この記事では、二つの言葉の意味や使い方、例文をやさしく解説します。読み終わったら、似ているけど違う言葉の使い分けがバッチリできるようになります!
笠を着るってどんな言葉?
「笠を着る」とは、自分以外の誰かの権力や地位、立場を利用して、他の人に対して偉そうにしたり、無理なことを言ったりすることを指します。たとえば、会社で上司の力を借りて部下に命令したり、学校で生徒会長の立場を使って他の生徒に指示を出したりするときに使われます。
「笠を着る」は、自分の力ではなく、他の人の力や立場を「盾」にして、相手を押さえつけようとするニュアンスが強い言葉です。しかも、その立場や権力は自分で勝ち取ったものではなく、誰かのおかげや偶然の力で持っている場合が多いです。だから、周りから見ると「本当はそんなに偉くないのに、偉そうにしてる」と感じることが多く、あまり良い意味では使われません。
たとえば、「部長は社長の信頼を笠に着て、みんなに無理なお願いをしている」や「生徒会長の立場を笠に着て、他のクラスの人に命令をしている」という使い方があります。
反知性主義は嫌いだが、学歴肩書を笠に着るだけで手を動かさない奴も嫌い。
— 鯖缶トマト (@saba10ma10) April 28, 2025
ちゃんと動ける人、物を作れる人はそれだけでも尊敬。
威を借りるってどんな言葉?
「威を借りる」は、「虎の威を借る狐」ということわざでよく知られている言葉です。意味は、「自分には力がないのに、強い人の力を頼りにして、他の人を威嚇したり威張ったりすること」です。
たとえば、自分よりも強い人がいるときに、その人の名前や立場を出して「私はあの人の味方だぞ」とアピールして、他の人を脅したり、自分の言うことを聞かせようとするときに使います。
「威を借りる」も「笠を着る」も、どちらも「他人の力を利用して威張る」という意味でとても似ています。でも、「威を借りる」の方が知っている人が多く、よく使われる言葉です。
例文を挙げると、「彼は上司の威を借りて、みんなに強く出ている」や「虎の威を借る狐のように、自分の力ではないのに偉そうにしている」という使い方があります。
語源や由来を知ろう
「笠を着る」の「笠」は、昔の人が雨や日差しから身を守るために使っていた帽子のようなものです。この「笠」を身にまとうことで、自分自身の力ではなく、他の人の権力や立場に守られているイメージが生まれました。だから、「笠を着る」という言葉ができたのです。

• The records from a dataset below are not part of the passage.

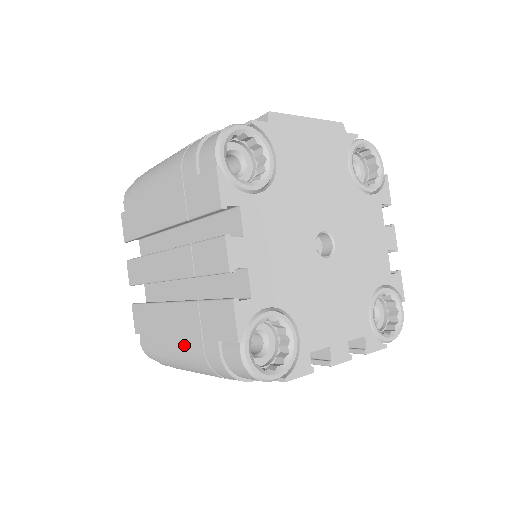
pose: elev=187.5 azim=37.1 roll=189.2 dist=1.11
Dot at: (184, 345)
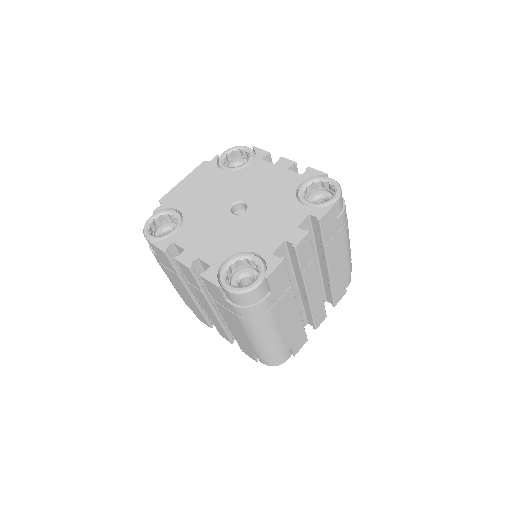
Dot at: (241, 327)
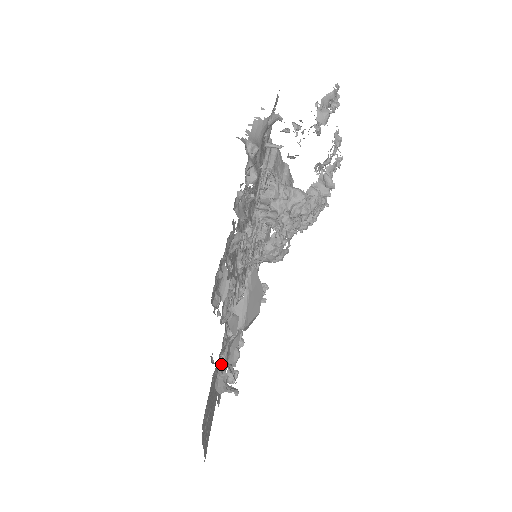
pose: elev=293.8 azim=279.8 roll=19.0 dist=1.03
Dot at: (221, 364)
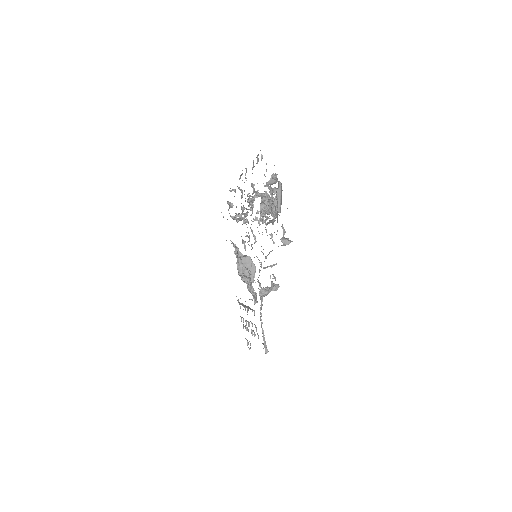
Dot at: occluded
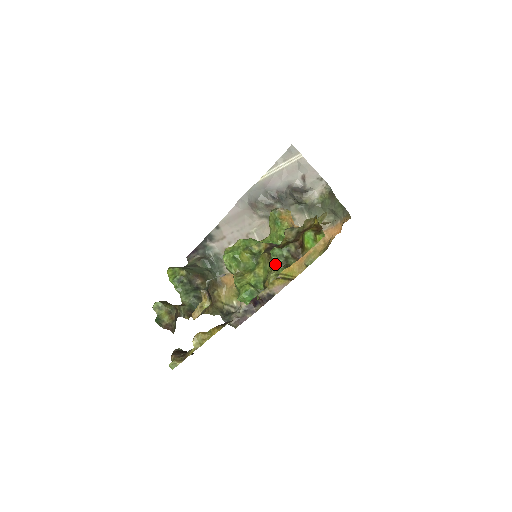
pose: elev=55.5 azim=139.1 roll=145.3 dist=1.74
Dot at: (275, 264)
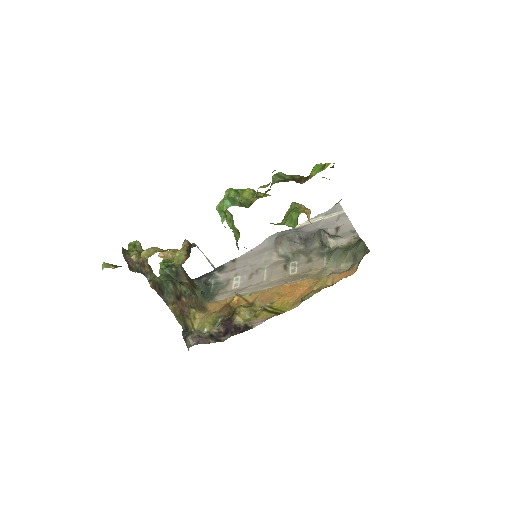
Dot at: (272, 184)
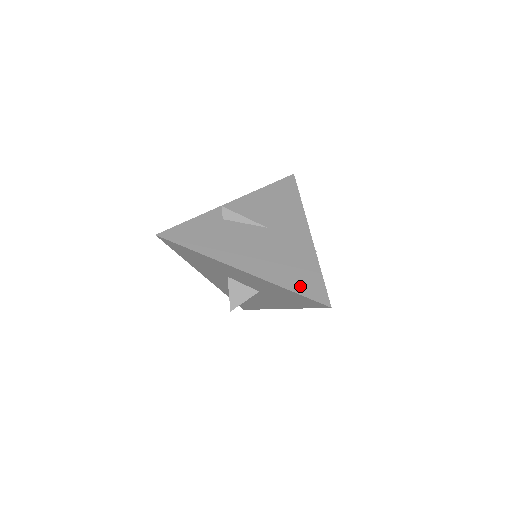
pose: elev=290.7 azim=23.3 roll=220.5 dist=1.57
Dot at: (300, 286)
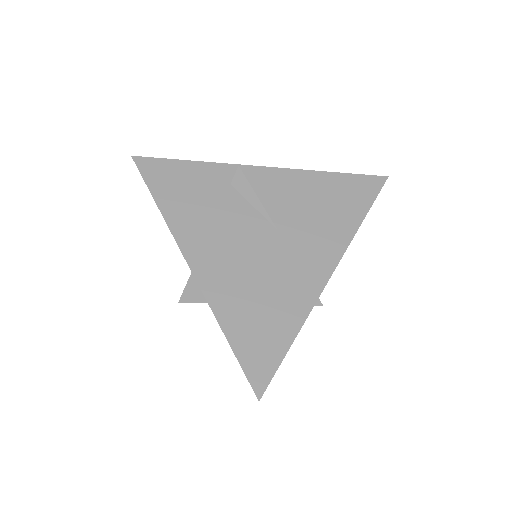
Dot at: (245, 340)
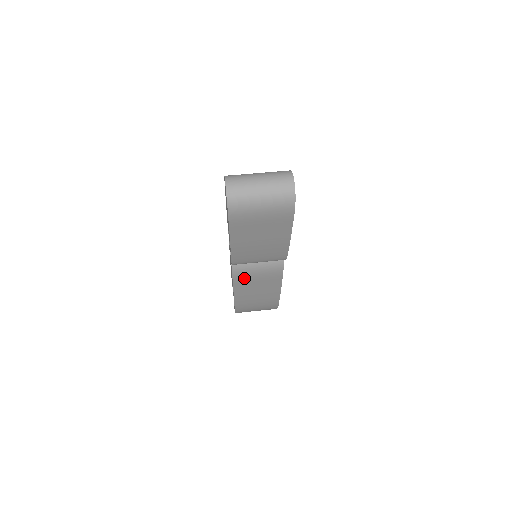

一方、「威を借りる」は中国の昔話「虎の威を借る狐」が由来です。狐は虎よりも弱いのに、虎の後ろにいることで他の動物たちに怖がられて、自分が強いフリをしたというお話です。この話から、「威を借りる」ということわざが生まれました。
阪神ファンがオリファンに不人気球団どうとか煽ってるけど、人気なのは阪神球団様で、オマエが人気者ではないよ?虎の威を借りるなよ。
— エブリデイ頭上から猫 (@SACHIYAtakatuki) June 15, 2025
実際の体験談
私も会社で「笠を着る」人を見たことがあります。ある先輩は、部長との仲が良いことを自慢して、他の人に無理な仕事を押し付けていました。本当はその先輩自身に大きな権限があるわけではなく、部長の信頼を利用しているだけでした。みんなも「また部長の名前を出してるな」とイヤな気持ちになっていました。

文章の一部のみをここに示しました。